Last Updated on
On the 25th September 2023, OpenAI CEO Sam Altman announced ChatGPT vision mode via the new visual model GPT-4V(ision). The AI chatbot can now take image inputs in addition to text-based prompts. As the list of capabilities of the world’s favourite artificial intelligence continues to expand, let’s take a look at ChatGPT vision mode.
What is ChatGPT vision mode?
Already being compared to Google’s Lens feature, OpenAI co-founder Sam Altman confirmed the functionality on September 25th 2023, via Twitter. ChatGPT vision mode is available right now, and is powered by the new model variant GPT-4V (also known as GPT-4 with vision). The AI chat bot can now respond to and visually analyze your image inputs. This of course includes photos, illustrations, logos, screenshots of websites and documents – ultimately these are all just JPG’s and PNG’s (the two most common digital image file types). However, while Google Lens is used as a search engine for images, and finding where those images are located on the internet, OpenAI applies a machine learning approach – analzying the contents of the image, and drawing intelligent (even conversational) conclusions from it!
Today’s announcement introduces both speech recognition and image processing algorithms. ChatGPT will be competing with Google Bard and Bing Chat from Microsoft for multimodality dominance as a result, especially now that DALL-E 3 and how that the AI image generator is integrated into ChatGPT.
Essential AI Tools
Winston AI detector
Originality AI detector
The popular GPT (Generative Pre-trained Transformer) is capable of processing natural language. Until now that has been restricted to text, but thanks to voice input (and voice recognition translating speech-to-text) the conversational AI can now have verbal conversations like a human!
Ways to use ChatGPT vision mode
To get started, tap the photo button to capture or choose an image. If you’re on iOS or Android, tap the plus button first. You can also discuss multiple images or use our drawing tool to guide your assistant.OpenAI.com
The new feature is powered by “multimodal GPT-3.5 and GPT-4”. You do not need plugins to use the new feature.
To use the feature on desktop, follow these simple steps:
Upgrade to a paid subscription tier, if you’re not already. This feature is not available to users of the free version of ChatGPT. The two paid plans are currently ChatGPT Plus and ChatGPT Enterprise.
We recommend ChatGPT Plus for most users.
Open ChatGPT via web browser, and begin a new chat with GPT-4. Then, click the + button to the left of “Send a message” in your prompt window. If you don’t see the + button, you don’t have access to the feature (see step 1).
Select which image you want to upload to ChatGPT. After you upload the image, you can also type a text prompt which instructs the AI chatbot to use the image in your desired way.
ChatGPT image upload can accept the following file types: JPG, JPEG, PNG, AVIF, and more!
GPT-4V – The GPT-4V(ision) system card
A post on the OpenAI research blog under GPT-4 safety & alignment reveals that “GPT-4 with vision (GPT-4V) enables users to instruct GPT-4 to analyze image inputs provided by the user, and is the latest capability we are making broadly available. Incorporating additional modalities (such as image inputs) into large language models (LLMs) is viewed by some as a key frontier in artificial intelligence research and development. Multimodal LLMs offer the possibility of expanding the impact of language-only systems with novel interfaces and capabilities, enabling them to solve new tasks and provide novel experiences for their users. In this system card, we analyze the safety properties of GPT-4V. Our work on safety for GPT-4V builds on the work done for GPT-4 and here we dive deeper into the evaluations, preparation, and mitigation work done specifically for image inputs.”

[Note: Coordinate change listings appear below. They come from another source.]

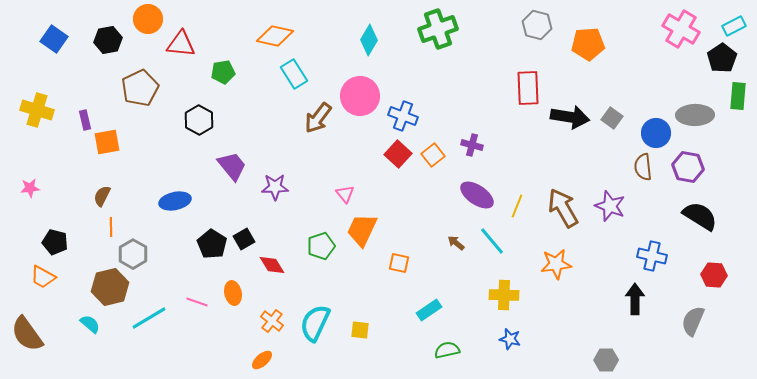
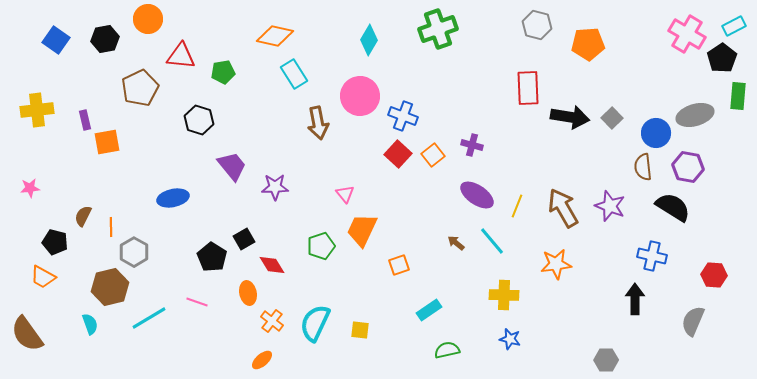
pink cross at (681, 29): moved 6 px right, 5 px down
blue square at (54, 39): moved 2 px right, 1 px down
black hexagon at (108, 40): moved 3 px left, 1 px up
red triangle at (181, 44): moved 12 px down
yellow cross at (37, 110): rotated 24 degrees counterclockwise
gray ellipse at (695, 115): rotated 15 degrees counterclockwise
brown arrow at (318, 118): moved 5 px down; rotated 48 degrees counterclockwise
gray square at (612, 118): rotated 10 degrees clockwise
black hexagon at (199, 120): rotated 12 degrees counterclockwise
brown semicircle at (102, 196): moved 19 px left, 20 px down
blue ellipse at (175, 201): moved 2 px left, 3 px up
black semicircle at (700, 216): moved 27 px left, 9 px up
black pentagon at (212, 244): moved 13 px down
gray hexagon at (133, 254): moved 1 px right, 2 px up
orange square at (399, 263): moved 2 px down; rotated 30 degrees counterclockwise
orange ellipse at (233, 293): moved 15 px right
cyan semicircle at (90, 324): rotated 30 degrees clockwise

ChatGPT image input & image output
Until this point, chats with ChatGPT have been limited largely to text, both on the input and output side. Now we’re seeing multimodal functionality, combining the GPT-4 large language model (LLM) with image, and audio, neural networks.
With multiple AI models working together, this generative AI upgrade will allow paid ChatGPT users to ask questions about any image, as shown in a demonstrational video via the OpenAI blog.
When can you use ChatGPT vision mode?
This feature has already rolled out to all users with a ChatGPT Plus or ChatGPT Enterprise subscription. It is accessible through the browser-based version of ChatGPT, as well as the app for iOS and Android. ChatGPT vision mode works best on mobile, due to the built-in camera(s) on your device, which allow you to take photos of your environment and ask questions about it. However, it works equally well on desktop or mobile for uploading pre-existing images.
We’re rolling out voice and images in ChatGPT to Plus and Enterprise users over the next two weeks. Voice is coming on iOS and Android (opt-in in your settings) and images will be available on all platforms.OpenAI.com, more than two weeks ago
GPT-4V image input is not available in the free version of ChatGPT.